An independent social worker’s report said despite improvements in the mother’s behaviour and lifestyle: “I am not convinced there is any realistic level of support which would guarantee the safety and security of the children moving to live with their mother, at this juncture.”
The social worker doubted the mother could cope with the needs of seven children, which would arise on occasion when JA’s three were present.
HHJ Sharpe dismissed the mother's application and she appealed, after which Baker LJ stayed the adoption process.
The mother said HHJ Sharpe had been wrong in his assessment of her capacity to meet the children’s needs, and lacked expert psychological assessment of the children.
It was submitted that the independent social worker and the judge had ignored or underestimated the fact that the mother and JA regularly cared for four children with the approval of the local authority.
Her counsel noted it would be unusual for a court to find a mother capable of caring for one of her children and three who are not hers, but incapable of providing care for three of her own children.
Baker LJ said: “It is important to consider the way in which the case was argued before the judge, in particular on behalf of the mother.
“There are a number of striking features in the mother's position…it is plain that the mother accepted that, at the date when the placement orders were made in November 2018, adoption had been the right and only option for the children.
“Secondly, it is equally plain that the mother continued to accept that, if the children could not be returned to her care, adoption would be the best option.”
He commented: “This is a highly unusual position for a parent in the mother's circumstances to take.
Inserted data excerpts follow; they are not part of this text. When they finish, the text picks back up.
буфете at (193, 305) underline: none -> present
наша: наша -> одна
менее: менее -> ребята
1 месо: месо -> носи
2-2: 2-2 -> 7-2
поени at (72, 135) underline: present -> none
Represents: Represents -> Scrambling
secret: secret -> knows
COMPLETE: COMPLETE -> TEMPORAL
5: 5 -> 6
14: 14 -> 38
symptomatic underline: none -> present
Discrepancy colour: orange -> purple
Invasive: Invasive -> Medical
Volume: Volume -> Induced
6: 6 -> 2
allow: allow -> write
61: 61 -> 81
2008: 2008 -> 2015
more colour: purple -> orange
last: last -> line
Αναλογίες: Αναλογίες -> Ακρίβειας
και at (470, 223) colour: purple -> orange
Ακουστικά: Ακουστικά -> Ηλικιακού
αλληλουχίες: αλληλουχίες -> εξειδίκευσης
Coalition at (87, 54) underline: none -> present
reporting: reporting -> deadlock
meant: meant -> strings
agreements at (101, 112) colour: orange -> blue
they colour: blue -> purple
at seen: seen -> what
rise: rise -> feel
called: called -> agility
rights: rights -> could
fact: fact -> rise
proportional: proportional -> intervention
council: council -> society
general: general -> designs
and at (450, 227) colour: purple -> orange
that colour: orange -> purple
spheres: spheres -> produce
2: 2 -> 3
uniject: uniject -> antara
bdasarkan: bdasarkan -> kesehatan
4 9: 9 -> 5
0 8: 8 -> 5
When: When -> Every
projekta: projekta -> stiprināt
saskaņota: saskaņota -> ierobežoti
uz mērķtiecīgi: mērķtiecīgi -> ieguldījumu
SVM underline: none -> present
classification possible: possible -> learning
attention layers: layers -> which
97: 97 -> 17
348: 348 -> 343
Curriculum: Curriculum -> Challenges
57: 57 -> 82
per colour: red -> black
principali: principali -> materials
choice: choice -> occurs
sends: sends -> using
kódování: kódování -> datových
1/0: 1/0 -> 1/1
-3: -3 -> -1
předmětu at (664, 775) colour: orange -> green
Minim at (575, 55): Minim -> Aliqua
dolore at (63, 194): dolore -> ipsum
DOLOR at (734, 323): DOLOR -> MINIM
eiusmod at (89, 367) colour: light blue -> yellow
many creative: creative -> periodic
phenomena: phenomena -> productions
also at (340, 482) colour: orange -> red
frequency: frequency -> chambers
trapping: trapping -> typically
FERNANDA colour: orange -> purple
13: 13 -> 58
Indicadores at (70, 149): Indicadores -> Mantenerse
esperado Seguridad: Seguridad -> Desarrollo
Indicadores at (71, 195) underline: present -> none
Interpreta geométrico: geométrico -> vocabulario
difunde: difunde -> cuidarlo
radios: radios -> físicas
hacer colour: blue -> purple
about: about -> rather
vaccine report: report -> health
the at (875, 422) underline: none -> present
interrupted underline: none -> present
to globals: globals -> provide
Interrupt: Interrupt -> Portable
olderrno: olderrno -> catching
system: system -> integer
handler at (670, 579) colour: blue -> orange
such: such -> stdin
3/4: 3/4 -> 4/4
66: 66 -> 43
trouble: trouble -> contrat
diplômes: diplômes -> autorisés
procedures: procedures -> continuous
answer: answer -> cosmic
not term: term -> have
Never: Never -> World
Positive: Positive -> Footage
Although it seems that in the course of her evidence the mother may have stated that she considered long-term fostering to be a better option than adoption, this is not how her case was put in closing submissions.”
Baker LJ said it was unsurprising that HHJ Sharpe’s focus had been on whether it was viable for the children to return to their mother and the independent social worker had provided him with “ample evidence addressing the strengths and reservations about the mother's current lifestyle, parenting ability and capacity to care for these three children”.
He found: “I am wholly unpersuaded that the judge's analysis of the risks of placement with the mother and JA was unsupported by the evidence.”
Baker LJ went on: “The judge's conclusion was stark – that the risks that would arise if the children were placed in the care of the mother and JA were on a scale that the outcome would be the ‘near certainty of placement breakdown’ leading to the ‘inevitable’ separation of the children, outcomes which the judge described as ‘potentially catastrophic’.”
Permission to appeal had been granted because Baker LJ was concerned by the lack of consideration of long-term fostering.
“But it is clear from the documents now filed with this court that the option was not advocated by any party, save perhaps in passing by the mother in evidence,” he said.
“In closing submissions, as above, the mother's counsel made it clear that in the event that the children could not be returned to her care, she supported adoption with all the advantages that she identified in terms of permanence.
“In those circumstances, I do not consider that the judge can be criticised for failing to consider in detail the option of long-term foster care.”
Baker LJ concluded: “I recognise that this outcome is a tragedy for the mother who has achieved such a remarkable transformation in her life, on a scale which I have rarely seen in many years' experience of the family justice system.
“The submissions put forward so eloquently on her behalf give me confidence that she will indeed give active support to the adoptive placement in the hope that it will succeed. I am confident that the local authority will consider carefully the offer of support she has made as recorded in counsel's closing submissions to the judge.”